Analysis of correlations between pain, edema, and facial temperature reveals a weak or nonexistent relationship, corroborating the findings of Christensen et al. [
24], and yielded no statistically significant results. According to the 19th edition of the
Pan American Journal of Medical Thermography [
7], steroids and other medications should ideally be avoided 12–16 h before examination. However, since this study was conducted in a hospital setting, it was not possible to modify patients’ medication regimens before the examination. Consequently, all patients received steroids and analgesics before thermographic imaging post-surgery. Another challenge was the inconsistency in the timing of thermographic imaging across groups.
Given the limited literature on VPBM, establishing a standardized safety protocol remains a significant challenge. Additional randomized clinical trials are required to refine protocols that ensure both therapeutic efficacy and patient safety. One of the primary limitations of this study relates to the adopted experimental protocol, particularly the restricted number of sessions implemented. Notably, the observed reduction in hospital stays highlights the importance of identifying an optimal protocol, or at a minimum, one capable of producing positive outcomes during hospitalization with fewer sessions.
Furthermore, the limited sample size may have influenced the findings.
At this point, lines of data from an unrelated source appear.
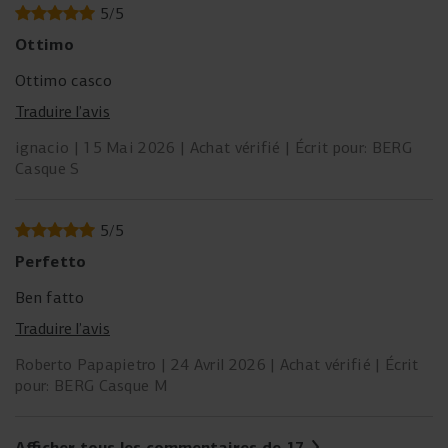
5
/
5
Ottimo
Ottimo casco
Traduire l’avis
ignacio
15 Mai 2026
Achat vérifié
Écrit pour: BERG
Casque S
5
/
5
Perfetto
Ben fatto
Traduire l’avis
Roberto Papapietro
24 Avril 2026
Achat vérifié
Écrit
pour: BERG Casque M
Afficher tous les commentaires de 17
To our knowledge, this is the first reported study to investigate VPBM sessions in patients with bilateral cleft lip and palate using infrared thermography. The results support the hypothesis that VPBM modulates inflammation and its cardinal signs, primarily affecting heat and pain in the immediate postoperative period.
Nevertheless, further studies involving larger sample sizes, standardized protocols for both pediatric and adult populations, extended follow-up durations, and individualized pain assessments—aimed at modulating pre-treatment pain—are essential for generating more robust evidence regarding the therapy’s efficacy and ensuring its accurate and safe clinical implementation.